Saved entries
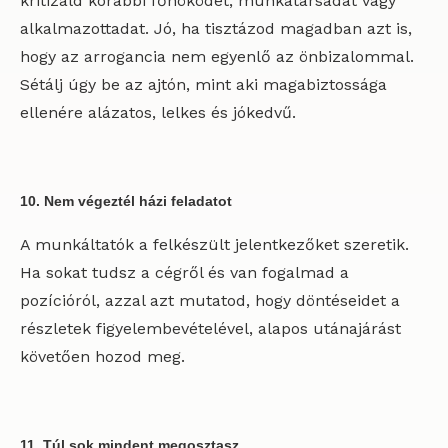
kritizáld korábbi főnöködet, munkatársadat vagy
alkalmazottadat. Jó, ha tisztázod magadban azt is,
hogy az arrogancia nem egyenlő az önbizalommal.
Sétálj úgy be az ajtón, mint aki magabiztossága
ellenére alázatos, lelkes és jókedvű.
10. Nem végeztél házi feladatot
A munkáltatók a felkészült jelentkezőket szeretik.
Ha sokat tudsz a cégről és van fogalmad a
pozícióról, azzal azt mutatod, hogy döntéseidet a
részletek figyelembevételével, alapos utánajárást
követően hozod meg.
11. Túl sok mindent megosztasz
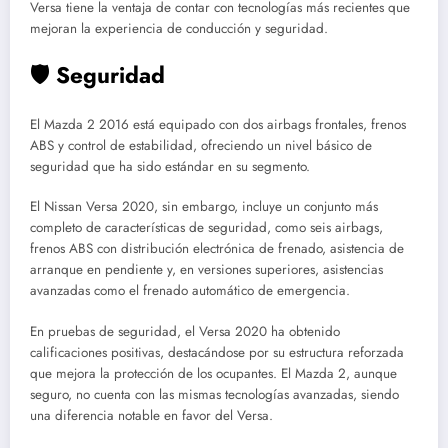
Versa tiene la ventaja de contar con tecnologías más recientes que
mejoran la experiencia de conducción y seguridad.
🛡️ Seguridad
El Mazda 2 2016 está equipado con dos airbags frontales, frenos
ABS y control de estabilidad, ofreciendo un nivel básico de
seguridad que ha sido estándar en su segmento.
El Nissan Versa 2020, sin embargo, incluye un conjunto más
completo de características de seguridad, como seis airbags,
frenos ABS con distribución electrónica de frenado, asistencia de
arranque en pendiente y, en versiones superiores, asistencias
avanzadas como el frenado automático de emergencia.
En pruebas de seguridad, el Versa 2020 ha obtenido
calificaciones positivas, destacándose por su estructura reforzada
que mejora la protección de los ocupantes. El Mazda 2, aunque
seguro, no cuenta con las mismas tecnologías avanzadas, siendo
una diferencia notable en favor del Versa.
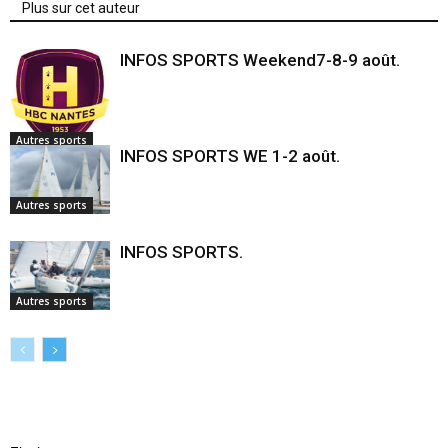
Plus sur cet auteur
INFOS SPORTS Weekend7-8-9 août.
Autres sports
INFOS SPORTS WE 1-2 août.
Autres sports
INFOS SPORTS.
Autres sports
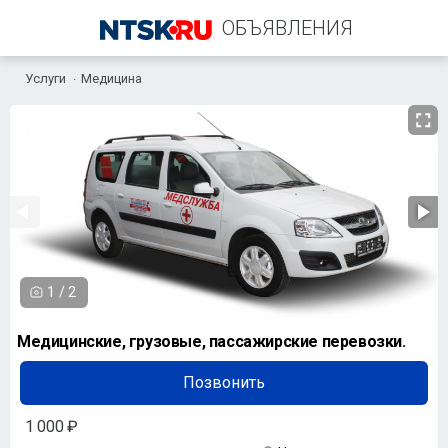
ОБЪЯВЛЕНИЯ
Услуги
Медицина
+7 (903) 365-16-64
1
/
2
Медицинские, грузовые, пассажирские перевозки.
Позвонить
1 000 ₽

#### ABOUT THIS EXERCISE
Repeat the records in full, precisely, and keep the pictures out.

#### ANSWER TO THIS TASK
kritizáld korábbi főnöködet, munkatársadat vagy
alkalmazottadat. Jó, ha tisztázod magadban azt is,
hogy az arrogancia nem egyenlő az önbizalommal.
Sétálj úgy be az ajtón, mint aki magabiztossága
ellenére alázatos, lelkes és jókedvű.
10. Nem végeztél házi feladatot
A munkáltatók a felkészült jelentkezőket szeretik.
Ha sokat tudsz a cégről és van fogalmad a
pozícióról, azzal azt mutatod, hogy döntéseidet a
részletek figyelembevételével, alapos utánajárást
követően hozod meg.
11. Túl sok mindent megosztasz
Versa tiene la ventaja de contar con tecnologías más recientes que
mejoran la experiencia de conducción y seguridad.
🛡️ Seguridad
El Mazda 2 2016 está equipado con dos airbags frontales, frenos
ABS y control de estabilidad, ofreciendo un nivel básico de
seguridad que ha sido estándar en su segmento.
El Nissan Versa 2020, sin embargo, incluye un conjunto más
completo de características de seguridad, como seis airbags,
frenos ABS con distribución electrónica de frenado, asistencia de
arranque en pendiente y, en versiones superiores, asistencias
avanzadas como el frenado automático de emergencia.
En pruebas de seguridad, el Versa 2020 ha obtenido
calificaciones positivas, destacándose por su estructura reforzada
que mejora la protección de los ocupantes. El Mazda 2, aunque
seguro, no cuenta con las mismas tecnologías avanzadas, siendo
una diferencia notable en favor del Versa.
Plus sur cet auteur
INFOS SPORTS Weekend7-8-9 août.
Autres sports
INFOS SPORTS WE 1-2 août.
Autres sports
INFOS SPORTS.
Autres sports
ОБЪЯВЛЕНИЯ
Услуги
Медицина
+7 (903) 365-16-64
1
/
2
Медицинские, грузовые, пассажирские перевозки.
Позвонить
1 000 ₽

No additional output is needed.